Okay, what's next? Oh...

That doesn't count. Somebody handed that down to us before we moved here, because they'd fouled up their own homebrew adventure. Johnny was supposed to dump out the vinegary contents and just score the carboy for his own use, but he figured five gallons of vinegar was still five gallons of possibly-useful vinegar. Five years down the line, he hasn't tapped it. And I love him and I try to be adventurous enough, but even I don't know about the looks of that. I don't think the hole in the stopper is plugged up anymore. And I really don't like the look of that ring around the surface.

So but this one?

Eh, this one's just dirty. I'd drink what's in there. If I knew what it was.

This picture I took before I checked the bucket:

Turns out the bucket is just full of empty bottles. So why is it not in the basement, then? I don't know.

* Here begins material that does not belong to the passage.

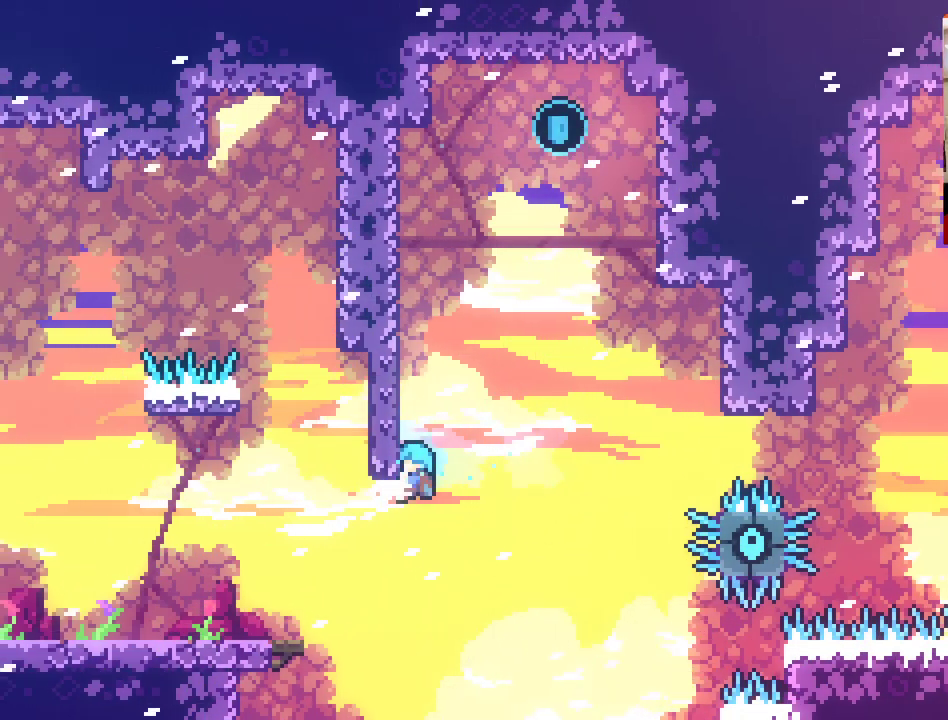
{"buttons": ["A", "X", "L2"], "left_stick": "up-left", "right_stick": "center", "events": [[83, "L2", "down"], [250, "left_stick", "up-left"]]}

And this seems to be the only one of these that I can find:

One-gallon jugs full of random experiments. There are usually five or seven of them wandering around. A canteloupe goes bad and he throws it in a jar. Somebody hands us down hot peppers. Water, yeast, and anything vegetative means to Johnny the potential for alcoholic drink. But they're all gone now.

Maybe he dumped them all when we tore out the kitchen? Nah. They're in a cupboard or something somewhere.

Okay, so here we are, back where we began, at the Mother in the Jar. Three people this week have slept in my guest bedroom, and all three have commented on this ... thing. Now, out of pure coincidence, I've posted a picture of it, and now Tara's asking, too.

I called it a Mother, but it isn't really. It just looks like one. So what the disgusto is that Moreau-Island-looking thing?

It's this:

Some big fat stupid mushroom that some "eat according to your blood type" friend of Johnny's recommended that he buy and brew. It's supposed to, I don't know, make you grow wings and crystals or some such shit like that. Johnny brewed it up, he tried it once, it tasted foul and did nothing, and yet still he just can't seem to throw the nasty thing away. And so it sits. On the dresser in the guest bedroom, begging all our guests to ask us what it is.

Actually, no. It's there because I was getting it out of the kitchen when we re-began the Kitchen Project. But now that it is there, and they're inquiring as to what it is, I ask them all if they want to try a sip. I figure that we got Jean to eat a year-old Christmas pudding, and we got LadyCiani to eat a year-old New Year's pig-rat, so I've got to at least try to get somebody to drink this shroomy brew.

Oddly enough, we've had no takers so far.



It would be really funny right now if I offered to send a sip to somebody, but I don't think I can have that on my conscience.

In the meantime, let's all be glad that
this is not a part of any intended-to-be-potable project.
Yeah. I'll tell you about those buckets some other time.

6 comments:

Jean Martha said...

Holy Crap. You could pour all that stuff in your yard and never have to mow ever again.

LadyCiani said...

Hey now, at least Jean and I are the adventurous types!

And you don't pour it in the yard, you pour it down the drain for vinegar-y cleanness!

su said...

I think if you do either of those things you will have to declare the toxic waste dump!

EGE said...

Oh, the AssVac is already a toxic waste dump. Has been for years...

Anonymous said...

WOW...

theotherbear said...

I am so impressed. I think I love Johnny. He'd be a great Aussie. I'd offer to taste your fungus drink but it would never get past customs here!